• _Testo di partenza_:
....

GIALLOROSSI

Pd, "più che largo un campo fertile"

Meglio allargare la coalizione al mondo civico e privilegiare i rapporti con Azione e Italia Viva. La ricetta di Mazzù, segretario della federazione dem di Torino. E i Cinque stelle? "Non sono stati determinanti da nessuna parte"

Il campo largo? “Più che altro lo vorrei fertile”. Dismesso per un attimo il camice bianco del medico e indossati i panni dell’agronomo, il segretario del Pd di Torino Marcello Mazzù non ha timore di esprimere più di una riserva verso quel progetto così pervicacemente portato avanti dai vertici del Nazareno. “Fertile di idee, di proposte – continua – perché un’area politica non può nascere solo attraverso l’aggregazione di simboli ma con la condivisione di contenuti”.

....

• _Obiettivo del compito_:
Prosegui l'articolo sul Pd di Torino e il campo largo, riprendendo subito dopo l'ultima frase riportata.

....

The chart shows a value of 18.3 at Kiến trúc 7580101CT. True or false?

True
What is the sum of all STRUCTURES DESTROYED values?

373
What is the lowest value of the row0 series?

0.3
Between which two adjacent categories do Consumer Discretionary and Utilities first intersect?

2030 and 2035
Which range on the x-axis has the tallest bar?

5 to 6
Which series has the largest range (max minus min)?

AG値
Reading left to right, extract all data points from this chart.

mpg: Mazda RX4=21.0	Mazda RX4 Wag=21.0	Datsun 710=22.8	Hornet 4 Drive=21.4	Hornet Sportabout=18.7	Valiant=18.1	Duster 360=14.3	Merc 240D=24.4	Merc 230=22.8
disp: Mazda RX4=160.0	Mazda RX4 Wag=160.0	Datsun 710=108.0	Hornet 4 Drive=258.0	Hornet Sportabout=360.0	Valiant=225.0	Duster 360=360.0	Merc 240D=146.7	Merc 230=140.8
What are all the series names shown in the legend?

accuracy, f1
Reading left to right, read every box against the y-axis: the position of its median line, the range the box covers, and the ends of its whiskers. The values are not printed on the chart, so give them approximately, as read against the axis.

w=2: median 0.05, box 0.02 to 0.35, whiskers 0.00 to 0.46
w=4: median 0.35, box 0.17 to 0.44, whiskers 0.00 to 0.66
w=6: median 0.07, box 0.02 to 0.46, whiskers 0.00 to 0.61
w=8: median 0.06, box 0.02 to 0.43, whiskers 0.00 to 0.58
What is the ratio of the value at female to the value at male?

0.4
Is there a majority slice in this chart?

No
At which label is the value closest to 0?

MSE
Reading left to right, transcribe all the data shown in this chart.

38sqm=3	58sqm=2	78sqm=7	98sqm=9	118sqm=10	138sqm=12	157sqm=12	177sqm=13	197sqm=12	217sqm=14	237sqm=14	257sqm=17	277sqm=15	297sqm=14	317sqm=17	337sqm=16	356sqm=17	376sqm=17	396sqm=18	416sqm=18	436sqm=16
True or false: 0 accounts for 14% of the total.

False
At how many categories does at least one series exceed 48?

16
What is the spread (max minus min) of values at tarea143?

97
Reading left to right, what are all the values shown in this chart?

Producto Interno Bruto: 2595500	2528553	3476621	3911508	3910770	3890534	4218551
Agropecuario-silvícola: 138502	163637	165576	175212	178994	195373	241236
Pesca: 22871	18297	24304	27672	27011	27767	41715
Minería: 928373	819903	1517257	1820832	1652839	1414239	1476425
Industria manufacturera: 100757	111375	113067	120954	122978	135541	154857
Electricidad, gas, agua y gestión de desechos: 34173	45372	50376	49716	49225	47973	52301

....

• _Risultato del compito_:
Qual è il responso di queste elezioni?
“Penso che il Pd abbia ottenuto un buon risultato laddove ha saputo costruire un progetto comune con il mondo civico, con quelle persone che pur non aderendo al nostro partito sono disposte a dialogarci e a camminare insieme”.

Da Cuneo ad Asti, passando anche per centri più piccoli come Savigliano, Acqui Terme o Grugliasco le liste civiche hanno dimostrato una forza superiore alle attese. Come interpretare questo fenomeno?
“Quando a prevalere sono dinamiche locali è normale, anzi auspicabile, che la popolazione si attivi e si occupi della cosa pubblica. Io stesso, nella mia Grugliasco, ho iniziato con una lista civica. Compito del Pd è saper dialogare con queste realtà, accompagnarle, aprirsi a esse. Ecco, questo per me è il campo largo da perseguire”.

E il Movimento 5 stelle?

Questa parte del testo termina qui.